• Merhaba Ziyaretçi.
    "Yapay Zeka Objektif " Fotoğraf oylamasi başladı  BURADAN  En güzel Yapay Zeka resmini seçiyoruz

Ahmet Ümit - Kukla

arz-ı hal

şşşşştttttttt
Özel üye
Kukla, Türkiye'de bu türde yayımlanan romanlar içinde; gerek işlenişi, gerek kurgusu, gerek kişiliklerin yaratılması, gerekse de Türkçesinin güzelliğiyle birinci sınıf bir yapıt değerlendirmesini hak ediyor.


Susurluk öyle karanlık bir hikaye ki, başı sorun görünmüyor, çektiğiniz her parçası elinizde kalıyor, fantastik bir romanın gün yüzü görmemiş canavarı gibi eli kolu her yere uzanıyor. Bu hikayeyi sıkıca paketleyip romana yatırmak, bu ülke için yapılması gerek en büyük iyiliklerdendir.
Benim bazı yazarlarım vardır. Eğer iyi bir kitaplarını okumuşluğum varsa mutlaka yeni kitaplarını da takip etmeye çalışırım. Yazarlık tarzı çikolata gibidir. Bir kere damağınızda tadı kaldı mı, o tadı tekrar yakalayabilmeyi çok istersiniz ve yeniden gidip alırsınız o çikolatadan...
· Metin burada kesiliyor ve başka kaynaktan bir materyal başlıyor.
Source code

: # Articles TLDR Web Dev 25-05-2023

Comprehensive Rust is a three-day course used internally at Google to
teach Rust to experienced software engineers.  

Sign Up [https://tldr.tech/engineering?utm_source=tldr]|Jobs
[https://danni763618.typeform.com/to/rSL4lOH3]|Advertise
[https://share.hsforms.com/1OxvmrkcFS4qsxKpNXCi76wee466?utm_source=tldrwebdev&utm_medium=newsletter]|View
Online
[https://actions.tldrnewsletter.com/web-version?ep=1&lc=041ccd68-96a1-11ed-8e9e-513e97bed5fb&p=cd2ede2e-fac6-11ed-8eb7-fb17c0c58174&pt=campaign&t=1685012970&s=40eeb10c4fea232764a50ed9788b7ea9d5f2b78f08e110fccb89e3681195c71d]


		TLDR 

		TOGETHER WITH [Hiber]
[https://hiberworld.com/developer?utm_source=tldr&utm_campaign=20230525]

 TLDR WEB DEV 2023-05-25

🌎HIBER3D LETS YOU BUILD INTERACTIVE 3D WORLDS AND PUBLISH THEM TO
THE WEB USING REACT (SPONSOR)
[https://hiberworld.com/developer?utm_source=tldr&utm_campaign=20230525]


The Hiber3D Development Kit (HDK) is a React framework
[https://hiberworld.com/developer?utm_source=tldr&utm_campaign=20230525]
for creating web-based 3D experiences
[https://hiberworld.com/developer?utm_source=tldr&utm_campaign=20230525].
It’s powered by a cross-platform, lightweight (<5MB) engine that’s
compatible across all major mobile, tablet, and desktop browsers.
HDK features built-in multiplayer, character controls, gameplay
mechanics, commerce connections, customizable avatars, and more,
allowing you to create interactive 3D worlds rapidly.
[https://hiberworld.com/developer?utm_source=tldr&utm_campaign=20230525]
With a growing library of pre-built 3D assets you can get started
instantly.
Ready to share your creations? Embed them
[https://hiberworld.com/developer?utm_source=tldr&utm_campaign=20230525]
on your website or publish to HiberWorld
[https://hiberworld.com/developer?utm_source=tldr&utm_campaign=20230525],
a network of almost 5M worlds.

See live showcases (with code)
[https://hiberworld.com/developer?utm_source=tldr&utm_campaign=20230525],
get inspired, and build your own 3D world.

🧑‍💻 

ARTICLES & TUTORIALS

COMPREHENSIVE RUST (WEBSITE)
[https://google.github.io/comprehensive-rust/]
Ahmet Ümit'in Patasana'sını okuduktan sonra, kendimi frenlemeyip "Bir Ses Böler Geceyi" ve "Kar Kokusu" isimli kitaplarını okumuştum. Daha sonra ise yeni çıkardığı her kitabı okumaya devam ettim.


Son kitabı Kukla'da Ahmet Ümit alışageldiğim bir dil yalınlığıyla oldukça karmaşık gibi gözüken bir hikayeyi gözlerimizin önüne seriyor.


Kitabın baş kahramanı Adnan Sözmen, geçmişte bir çok başarıya imza atmış ama zamanla yerini ve ününü korumayı başaramamış bir gazeteci portresi sunuyor bize. İşinden atıldığı gün, uzun zamandır görmediği kardeşi Doğan'la tesadüfi bir şekilde(!) bir süpermarkette karşılaşıyor ve Doğan aslında pek de yakın olmadığı üvey abisine başının dertte olduğunu anlatıyor. Kahramanımız
gazetecilik içgüdüsü ve merakı yüzünden kendini olayların içinde buluyor ve Ahmet Ümit'in detaylı anlatım tarzıyla bir polisiye öykünün içerisinde buluyoruz kendimizi.


Zaman zaman geçmişe dönüşlerle iki kardeş arasındaki ilişkinin derinliği, kahramanın babasıyla ilişkileri gene hikayeyi süsleyen ve hikaye içinde hikaye yaratan güzel bölümler bence. Çünkü belirli bir zaman sonra kahramanlara dokunabilir hale geliyoruz bu anlatım sayesinde.


Susurluk'ta yaşanan olayların üstünden bir roman kurgusuyla geçmesi ve olayları suçlu gibi görünen tarafların gözünden de değerlendirmesi farklı bir bakış açısı kazandırıyor bizlere.


Romanın sonu ise bildik nedenlere ve tahmin edilebilir bir sona ulaşıyor. Finalinin okuyucuyu şaşırtması açısından henüz okumadıysanız Patasana'yı tavsiye ederim. Yine de bu kitap piyasada gördüğüm birçok yeni çıkana göre tercih edilebilir gözüküyor. Polisiye roman severlere özellikle öneriyorum.